Though often noted by scholars, Vaughan Williams’s work with amateur musicians has generally been neglected by them, presented as a kind of social or aesthetic backdrop to his more prestigious compositional projects. Such neglect does the composer a disservice, not only because more than half of his catalogue was written with amateur performers in mind but also because he recognized that it was on ‘amateur music’ that the entire edifice of English music stood. This essay charts the ethical significance that working with amateur musicians had for the composer (who was a principled democrat) and examines the economic impact that such music-making had on the emergence of a viable English compositional style.
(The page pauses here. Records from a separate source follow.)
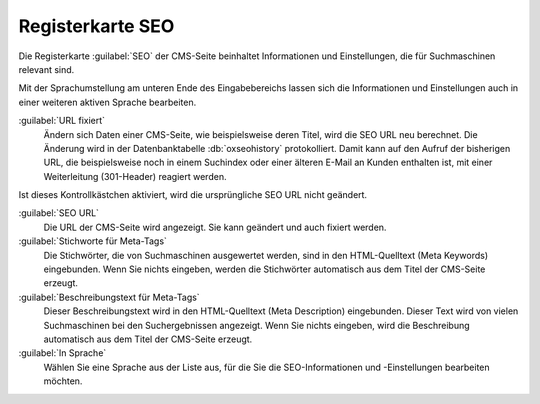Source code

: Registerkarte SEO
=================

Die Registerkarte :guilabel:`SEO` der CMS-Seite beinhaltet Informationen und Einstellungen, die für Suchmaschinen relevant sind.

.. image:: ../../media/screenshots/oxbajk01.png
   :alt: CMS-Seiten
   :height: 343
   :width: 650

Mit der Sprachumstellung am unteren Ende des Eingabebereichs lassen sich die Informationen und Einstellungen auch in einer weiteren aktiven Sprache bearbeiten.

:guilabel:`URL fixiert`
   Ändern sich Daten einer CMS-Seite, wie beispielsweise deren Titel, wird die SEO URL neu berechnet. Die Änderung wird in der Datenbanktabelle :db:`oxseohistory` protokolliert. Damit kann auf den Aufruf der bisherigen URL, die beispielsweise noch in einem Suchindex oder einer älteren E-Mail an Kunden enthalten ist, mit einer Weiterleitung (301-Header) reagiert werden.

Ist dieses Kontrollkästchen aktiviert, wird die ursprüngliche SEO URL nicht geändert.

:guilabel:`SEO URL`
   Die URL der CMS-Seite wird angezeigt. Sie kann geändert und auch fixiert werden.

:guilabel:`Stichworte für Meta-Tags`
   Die Stichwörter, die von Suchmaschinen ausgewertet werden, sind in den HTML-Quelltext (Meta Keywords) eingebunden. Wenn Sie nichts eingeben, werden die Stichwörter automatisch aus dem Titel der CMS-Seite erzeugt.

:guilabel:`Beschreibungstext für Meta-Tags`
   Dieser Beschreibungstext wird in den HTML-Quelltext (Meta Description) eingebunden. Dieser Text wird von vielen Suchmaschinen bei den Suchergebnissen angezeigt. Wenn Sie nichts eingeben, wird die Beschreibung automatisch aus dem Titel der CMS-Seite erzeugt.

:guilabel:`In Sprache`
   Wählen Sie eine Sprache aus der Liste aus, für die Sie die SEO-Informationen und -Einstellungen bearbeiten möchten.


.. Intern: oxbajk, Status:
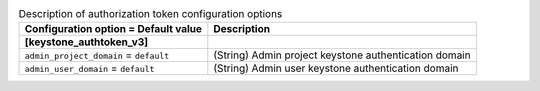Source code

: ..
    Warning: Do not edit this file. It is automatically generated from the
    software project's code and your changes will be overwritten.

    The tool to generate this file lives in openstack-doc-tools repository.

    Please make any changes needed in the code, then run the
    autogenerate-config-doc tool from the openstack-doc-tools repository, or
    ask for help on the documentation mailing list, IRC channel or meeting.

.. _octavia-auth_token:

.. list-table:: Description of authorization token configuration options
   :header-rows: 1
   :class: config-ref-table

   * - Configuration option = Default value
     - Description
   * - **[keystone_authtoken_v3]**
     -
   * - ``admin_project_domain`` = ``default``
     - (String) Admin project keystone authentication domain
   * - ``admin_user_domain`` = ``default``
     - (String) Admin user keystone authentication domain
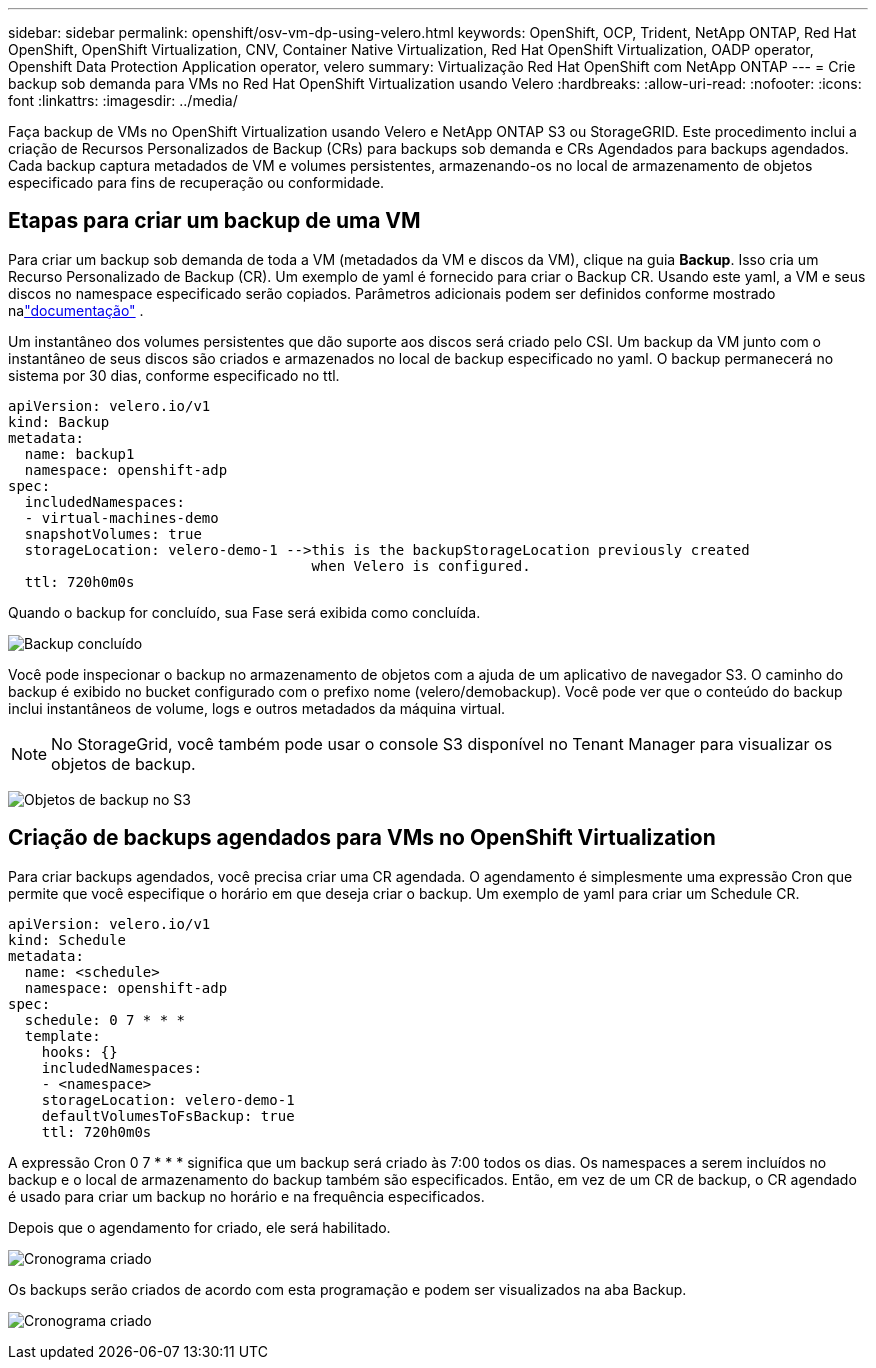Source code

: ---
sidebar: sidebar 
permalink: openshift/osv-vm-dp-using-velero.html 
keywords: OpenShift, OCP, Trident, NetApp ONTAP, Red Hat OpenShift, OpenShift Virtualization, CNV, Container Native Virtualization, Red Hat OpenShift Virtualization, OADP operator, Openshift Data Protection Application operator, velero 
summary: Virtualização Red Hat OpenShift com NetApp ONTAP 
---
= Crie backup sob demanda para VMs no Red Hat OpenShift Virtualization usando Velero
:hardbreaks:
:allow-uri-read: 
:nofooter: 
:icons: font
:linkattrs: 
:imagesdir: ../media/


[role="lead"]
Faça backup de VMs no OpenShift Virtualization usando Velero e NetApp ONTAP S3 ou StorageGRID.  Este procedimento inclui a criação de Recursos Personalizados de Backup (CRs) para backups sob demanda e CRs Agendados para backups agendados.  Cada backup captura metadados de VM e volumes persistentes, armazenando-os no local de armazenamento de objetos especificado para fins de recuperação ou conformidade.



== Etapas para criar um backup de uma VM

Para criar um backup sob demanda de toda a VM (metadados da VM e discos da VM), clique na guia **Backup**.  Isso cria um Recurso Personalizado de Backup (CR). Um exemplo de yaml é fornecido para criar o Backup CR.  Usando este yaml, a VM e seus discos no namespace especificado serão copiados. Parâmetros adicionais podem ser definidos conforme mostrado nalink:https://docs.openshift.com/container-platform/4.14/backup_and_restore/application_backup_and_restore/backing_up_and_restoring/oadp-creating-backup-cr.html["documentação"] .

Um instantâneo dos volumes persistentes que dão suporte aos discos será criado pelo CSI.  Um backup da VM junto com o instantâneo de seus discos são criados e armazenados no local de backup especificado no yaml. O backup permanecerá no sistema por 30 dias, conforme especificado no ttl.

....
apiVersion: velero.io/v1
kind: Backup
metadata:
  name: backup1
  namespace: openshift-adp
spec:
  includedNamespaces:
  - virtual-machines-demo
  snapshotVolumes: true
  storageLocation: velero-demo-1 -->this is the backupStorageLocation previously created
                                    when Velero is configured.
  ttl: 720h0m0s
....
Quando o backup for concluído, sua Fase será exibida como concluída.

image:redhat-openshift-oadp-backup-001.png["Backup concluído"]

Você pode inspecionar o backup no armazenamento de objetos com a ajuda de um aplicativo de navegador S3. O caminho do backup é exibido no bucket configurado com o prefixo nome (velero/demobackup).  Você pode ver que o conteúdo do backup inclui instantâneos de volume, logs e outros metadados da máquina virtual.


NOTE: No StorageGrid, você também pode usar o console S3 disponível no Tenant Manager para visualizar os objetos de backup.

image:redhat-openshift-oadp-backup-002.png["Objetos de backup no S3"]



== Criação de backups agendados para VMs no OpenShift Virtualization

Para criar backups agendados, você precisa criar uma CR agendada. O agendamento é simplesmente uma expressão Cron que permite que você especifique o horário em que deseja criar o backup. Um exemplo de yaml para criar um Schedule CR.

....
apiVersion: velero.io/v1
kind: Schedule
metadata:
  name: <schedule>
  namespace: openshift-adp
spec:
  schedule: 0 7 * * *
  template:
    hooks: {}
    includedNamespaces:
    - <namespace>
    storageLocation: velero-demo-1
    defaultVolumesToFsBackup: true
    ttl: 720h0m0s
....
A expressão Cron 0 7 * * * significa que um backup será criado às 7:00 todos os dias. Os namespaces a serem incluídos no backup e o local de armazenamento do backup também são especificados. Então, em vez de um CR de backup, o CR agendado é usado para criar um backup no horário e na frequência especificados.

Depois que o agendamento for criado, ele será habilitado.

image:redhat-openshift-oadp-backup-003.png["Cronograma criado"]

Os backups serão criados de acordo com esta programação e podem ser visualizados na aba Backup.

image:redhat-openshift-oadp-backup-004.png["Cronograma criado"]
In a country where laissez-faire economics reigned supreme, it was the rise of an enormous amateur music market in the nineteenth and early twentieth centuries that created the modern music profession – the professional performers, teachers, journalists, publishing houses, administrators, and promoters who fed and ultimately grew this market. It was a development that in turn helped ‘make’ the modern English composer.
Is there such a thing as an English compositional tradition in the twentieth century? And if so, what is Britten’s place in it? Harrison Birtwistle thought not, and one can understand why. There is no obvious point of continuity from one generation to another: Parry and Elgar’s reference points are Austro-German, while Holst’s and Vaughan Williams’s music is modally based and considerably affected by English folk music. Delius spent most of his life outside England, and his aesthetic and compositional predilections are the most difficult to relate to a tradition. Britten and Tippett both abjured what they saw as the stultifying nationalism of Holst and Vaughan Williams and embraced aspects of international modernism. Despite the fractures, however, there are aspects in common: it is through themes from English landscape and literature that connections between generations are most clearly seen: in pastoralism, for instance, whether ‘soft’ or ‘hard’; in the role of melancholy; in the preference for particular genres; and in the reworking of aspects of the English musical past.